### WHAT TO WORK ON
Of the material below, the lines to be retyped are those from the line containing "an immunohistochemistry photomicrograph" through the line containing "brightfield microscopy of", inclusive; reproduce them exactly.

•••

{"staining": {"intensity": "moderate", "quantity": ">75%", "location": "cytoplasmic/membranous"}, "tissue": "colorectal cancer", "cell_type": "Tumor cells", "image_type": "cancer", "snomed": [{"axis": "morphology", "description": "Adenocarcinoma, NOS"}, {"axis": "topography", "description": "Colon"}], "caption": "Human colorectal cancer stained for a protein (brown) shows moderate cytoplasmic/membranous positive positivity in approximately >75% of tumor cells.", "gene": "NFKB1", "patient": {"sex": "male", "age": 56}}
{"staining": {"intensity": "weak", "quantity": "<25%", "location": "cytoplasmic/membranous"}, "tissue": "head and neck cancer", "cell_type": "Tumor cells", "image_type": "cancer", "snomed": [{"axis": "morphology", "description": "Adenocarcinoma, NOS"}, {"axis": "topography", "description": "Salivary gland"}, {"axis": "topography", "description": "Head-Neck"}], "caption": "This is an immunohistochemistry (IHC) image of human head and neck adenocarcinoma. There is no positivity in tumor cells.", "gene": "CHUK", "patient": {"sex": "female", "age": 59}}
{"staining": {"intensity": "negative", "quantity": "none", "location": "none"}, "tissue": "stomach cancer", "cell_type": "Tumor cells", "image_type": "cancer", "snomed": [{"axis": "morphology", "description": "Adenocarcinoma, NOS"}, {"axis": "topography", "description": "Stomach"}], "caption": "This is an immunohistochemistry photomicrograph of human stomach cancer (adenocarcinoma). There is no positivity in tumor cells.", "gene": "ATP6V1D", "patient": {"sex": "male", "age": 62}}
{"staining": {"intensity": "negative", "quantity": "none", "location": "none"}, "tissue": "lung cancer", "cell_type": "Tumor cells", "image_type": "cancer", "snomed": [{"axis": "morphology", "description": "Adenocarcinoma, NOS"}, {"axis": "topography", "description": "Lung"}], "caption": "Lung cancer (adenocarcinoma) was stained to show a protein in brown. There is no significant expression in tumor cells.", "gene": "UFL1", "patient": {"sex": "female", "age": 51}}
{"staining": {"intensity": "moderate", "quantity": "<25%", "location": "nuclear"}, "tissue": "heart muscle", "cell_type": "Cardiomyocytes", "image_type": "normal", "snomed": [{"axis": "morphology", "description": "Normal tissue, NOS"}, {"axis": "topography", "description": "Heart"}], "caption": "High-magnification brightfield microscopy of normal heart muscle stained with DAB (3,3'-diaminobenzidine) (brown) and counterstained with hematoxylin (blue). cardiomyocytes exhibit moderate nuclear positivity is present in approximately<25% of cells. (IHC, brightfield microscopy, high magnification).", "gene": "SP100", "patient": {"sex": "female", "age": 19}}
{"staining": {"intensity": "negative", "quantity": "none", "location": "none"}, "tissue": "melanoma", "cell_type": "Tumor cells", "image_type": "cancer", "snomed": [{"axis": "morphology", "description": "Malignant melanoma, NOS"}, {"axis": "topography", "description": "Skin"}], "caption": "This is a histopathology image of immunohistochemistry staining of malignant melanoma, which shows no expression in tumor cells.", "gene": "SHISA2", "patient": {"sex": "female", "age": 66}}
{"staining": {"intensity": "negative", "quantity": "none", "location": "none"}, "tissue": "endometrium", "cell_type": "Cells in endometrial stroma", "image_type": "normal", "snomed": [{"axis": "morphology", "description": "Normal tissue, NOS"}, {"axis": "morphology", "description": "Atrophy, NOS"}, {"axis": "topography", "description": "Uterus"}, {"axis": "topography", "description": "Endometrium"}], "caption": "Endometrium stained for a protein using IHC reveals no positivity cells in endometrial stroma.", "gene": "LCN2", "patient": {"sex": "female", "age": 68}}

•••

### EXERCISE RESULT
{"staining": {"intensity": "negative", "quantity": "none", "location": "none"}, "tissue": "stomach cancer", "cell_type": "Tumor cells", "image_type": "cancer", "snomed": [{"axis": "morphology", "description": "Adenocarcinoma, NOS"}, {"axis": "topography", "description": "Stomach"}], "caption": "This is an immunohistochemistry photomicrograph of human stomach cancer (adenocarcinoma). There is no positivity in tumor cells.", "gene": "ATP6V1D", "patient": {"sex": "male", "age": 62}}
{"staining": {"intensity": "negative", "quantity": "none", "location": "none"}, "tissue": "lung cancer", "cell_type": "Tumor cells", "image_type": "cancer", "snomed": [{"axis": "morphology", "description": "Adenocarcinoma, NOS"}, {"axis": "topography", "description": "Lung"}], "caption": "Lung cancer (adenocarcinoma) was stained to show a protein in brown. There is no significant expression in tumor cells.", "gene": "UFL1", "patient": {"sex": "female", "age": 51}}
{"staining": {"intensity": "moderate", "quantity": "<25%", "location": "nuclear"}, "tissue": "heart muscle", "cell_type": "Cardiomyocytes", "image_type": "normal", "snomed": [{"axis": "morphology", "description": "Normal tissue, NOS"}, {"axis": "topography", "description": "Heart"}], "caption": "High-magnification brightfield microscopy of normal heart muscle stained with DAB (3,3'-diaminobenzidine) (brown) and counterstained with hematoxylin (blue). cardiomyocytes exhibit moderate nuclear positivity is present in approximately<25% of cells. (IHC, brightfield microscopy, high magnification).", "gene": "SP100", "patient": {"sex": "female", "age": 19}}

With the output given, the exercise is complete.